PM Gonsalves receives report on death of 4-year-old boy
Aveek Gerald
News
October 10, 2023

PM Gonsalves receives report on death of 4-year-old boy

Prime Minister Dr Ralph Gonsalves says he asked for and has received a report on four-year-old Aveek Gerald who died on October 1 at the Milton Cato Memorial Hospital in Kingstown.

Gonsalves, while speaking on the Issue at Hand programme on WE FM on Sunday October 8 said he knows the boy’s family “very well”, they being from South Rivers, a village in his constituency of North Central Windward.

He said he is “so sorry” about the death of little Aveek, and added that the report he received was based on a post mortem which was conducted on the child’s body.

While not divulging any information in the report, the Prime Minister observed that the information therein “doesn’t square with a number of things which are in the public domain.”

“If there are any errors made about anything, those errors must be admitted; but we mustn’t assume that there are errors, simply because something is alleged.”

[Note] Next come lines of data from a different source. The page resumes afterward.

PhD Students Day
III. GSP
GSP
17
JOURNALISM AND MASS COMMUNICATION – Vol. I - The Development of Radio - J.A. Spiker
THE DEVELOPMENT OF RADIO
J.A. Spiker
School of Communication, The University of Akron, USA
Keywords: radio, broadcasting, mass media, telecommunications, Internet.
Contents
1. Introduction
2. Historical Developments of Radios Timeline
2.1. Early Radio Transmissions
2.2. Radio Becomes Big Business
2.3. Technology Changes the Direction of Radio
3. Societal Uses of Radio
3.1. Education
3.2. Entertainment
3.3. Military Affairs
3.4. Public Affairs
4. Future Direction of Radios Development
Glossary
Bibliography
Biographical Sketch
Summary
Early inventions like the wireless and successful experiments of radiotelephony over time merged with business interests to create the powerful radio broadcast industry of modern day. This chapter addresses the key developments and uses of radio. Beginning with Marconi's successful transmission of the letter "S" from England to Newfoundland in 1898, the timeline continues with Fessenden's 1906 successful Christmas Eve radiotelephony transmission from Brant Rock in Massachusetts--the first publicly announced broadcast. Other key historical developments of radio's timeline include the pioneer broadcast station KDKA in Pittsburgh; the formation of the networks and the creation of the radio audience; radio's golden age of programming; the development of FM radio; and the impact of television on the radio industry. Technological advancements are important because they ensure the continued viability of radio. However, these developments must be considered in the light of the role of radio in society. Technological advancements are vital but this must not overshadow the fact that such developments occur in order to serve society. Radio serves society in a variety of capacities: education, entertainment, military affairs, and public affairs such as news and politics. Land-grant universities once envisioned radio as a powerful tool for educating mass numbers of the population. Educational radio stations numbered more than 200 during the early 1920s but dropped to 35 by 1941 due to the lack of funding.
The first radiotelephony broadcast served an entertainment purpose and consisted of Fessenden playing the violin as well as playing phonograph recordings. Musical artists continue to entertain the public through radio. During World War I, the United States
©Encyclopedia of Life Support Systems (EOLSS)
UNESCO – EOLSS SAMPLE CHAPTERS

Aveek was reportedly happy for his surgery, which was to correct a birth defect, as one of his legs was shorter than the other.

The ‘super hip procedure’, which was conducted by the World Paediatric Project (WPP), took place on Wednesday September 27.

The child was discharged from the hospital on Thursday; however he never bounced back to full health and was readmitted to the hospital on Sunday, where he subsequently died.

An autopsy performed on the child’s body on Wednesday October 4 at the Milton Cato Memorial Hospital gave the cause of death as “massive upper GI bleed due to or as a consequence of acute haemorrhagic gastritis with perforation”. The autopsy report also said another significant condition contributing to the death, but not related to the disease or condition causing it was “coxa vara S/P left upper hip”.

The child was reportedly on a course of Ibuprofen to relieve his pain from the surgery.

The Prime Minister praised the World Pediatric Project (WPP) for the work it is doing in providing much needed health interventions to children in St Vincent and the Grenadines (SVG).

He credited the WPP with having done “remarkable service to the people of St Vincent and the Grenadines” over many years.

Gonsalves told radio listeners that since the WPP’s work began here in 2001, it has contributed health services valued at over EC$100 million, at no cost to the Vincentian recipients.

He said that from 2001 to now, the WPP has done over 10,000 medical consultations and performed over 1000 surgical interventions in SVG.

The Prime Minister assured the nation that the WPP is doing “phenomenal work” in St Vincent and the Grenadines, and stressed that the WPP is providing First World critical care for persons in SVG, from birth up to the age of 21 years old.